Intencionalmente despidas da força significativa das palavras e superiormente interpretadas pela Liberation Music Orchestra – fundada em 1969 por Charlie Haden, um dos melhores contrabaixistas da história do jazz -, as canções revolucionárias que preenchem maioritariamente este magnífico The Ballad of the Fallen, de 1983, (onde está a «nossa» Grândola Vila Morena) adquirem, por outro lado, uma dimensão estética assinalável e particularmente inesperada para aqueles ouvidos mais fechados que, regra geral, se preocupam excessivamente com a vertente política e contestatária das canções - cuja importância (e peso histórico) não deve ser, obviamente, afastada - e esquecem a substância musical adjacente. A inesgotável diversidade e a subtileza estilística, o rigor da escrita, o imaginário poético, a singular articulação de diversos registos - cuja aptidão unificadora consegue combinar naturalmente climas tensos criados pela dissonância dos acordes com momentos do mais profundo lirismo -, a capacidade de improviso, o ritmo e a cadência musical, conduzem um conjunto sobejamente conhecido de «canções da rua» rumo a uma nobreza expressiva que lhes acrescenta anos de vida e cuja marca mais distintiva consiste na formidável substituição da eloquente linguagem verbal pela explosiva e complexa gramática musical, ampliando as qualidades musicais que estas canções já possuiam na sua matriz original.

 

17 de Novembro de 2012

 

 

The Velvet Underground & Nico, o hiperclássico da banda originalmente formada por Lou Reed, John Cale, Sterling Morrison e Maureen Tucker, celebra 45 anos de existência e terá sido provavelmente o primeiro disco de rock de vanguarda.  Vendeu pouco, mas na opinião de Brian Eno «quase todos os que o compraram formaram de seguida uma banda». Com o patrocínio de Andy Warhol, os velvets reuniram no seu corpo musical a crueza e secura das palavras de Reed, a experimentação, o negrume e o espírito vanguardista de Cale, o rigor rítmico de Morrison e a energia e tensão de Moe Tucker. Com a cumplicidade ocasional da voz gélida de Nico, o álbum de estreia ampliou todas estas qualidades convertendo-as numa massa sonora simultaneamente lírica e primitiva, quase sempre dissonante, angustiante e duma violência extrema, sem contudo rejeitar uma aproximação a delicadas e sedutoras melodias pop (embora com uma dose de veneno nada desprezível). Deliberadamente contra corrente, opositora natural do hippismo e flower power da época, a música dos Velvet Underground era prodigiosamente densa e rugosa, tensa e dramática, crescia avassaladoramente entre acelerações e desacelerações constantes, qual comboio elétrico imparável, e mostrava pela primeira vez uma visão crua da realidade, percorrendo com lentes desfocadas um quadro negro, esquizofrénico e dilacerado, onde cabia a androgenia, o sadomasoquismo, o mundo da droga, a violência das ruas ou a angústia de quem vive num mundo com poucas escolhas possíveis. Com Femme Fatale, Venus in Furs, All Tomorrow's Parties, Heroin, I'll Be Your Mirror ou Black Angel's Death Song, foi aqui que o rock alternativo verdadeiramente criou a sua matriz fundadora.
━━━━━━━━━━
Exercício proposto 1:
Responda com base no texto fornecido:
(a) Em que ano foi fundada a Liberation Music Orchestra?
(b) Quantos anos de existência celebra The Velvet Underground & Nico?
(c) Quem patrocinou os Velvet Underground?
Exercício proposto 2:
Edite todos os registos, trocando "family" por "família" e mantendo o resto inalterado. Omita as imagens na resposta.
━━━━━━━━━━
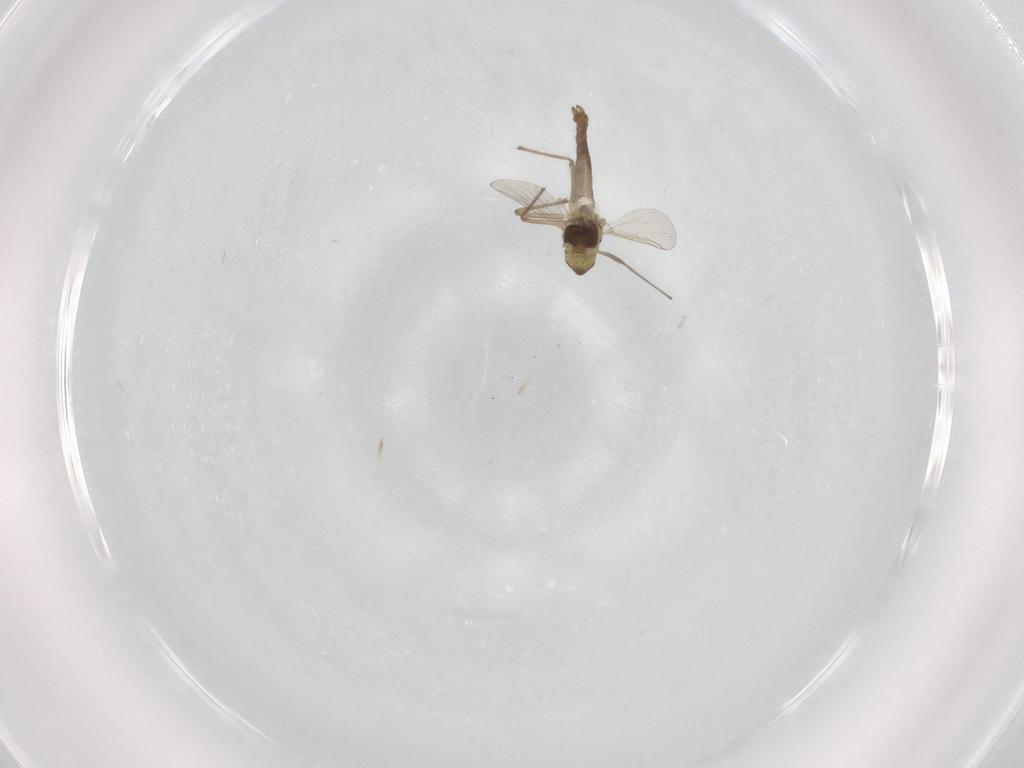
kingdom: Animalia
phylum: Arthropoda
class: Insecta
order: Diptera
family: Chironomidae
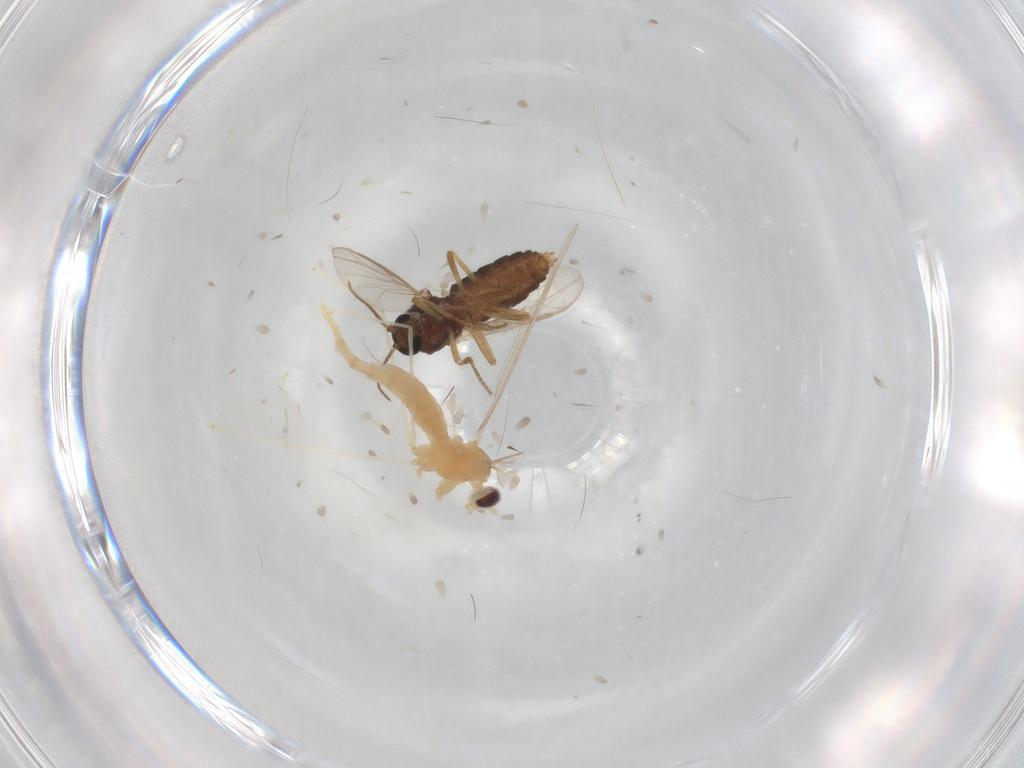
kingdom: Animalia
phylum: Arthropoda
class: Insecta
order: Diptera
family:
━━━━━━━━━━
Resultado final 1:
(a) 1969
(b) 45 anos
(c) Andy Warhol

Resultado final 2:
kingdom: Animalia
phylum: Arthropoda
class: Insecta
order: Diptera
família: Chironomidae
kingdom: Animalia
phylum: Arthropoda
class: Insecta
order: Diptera
família:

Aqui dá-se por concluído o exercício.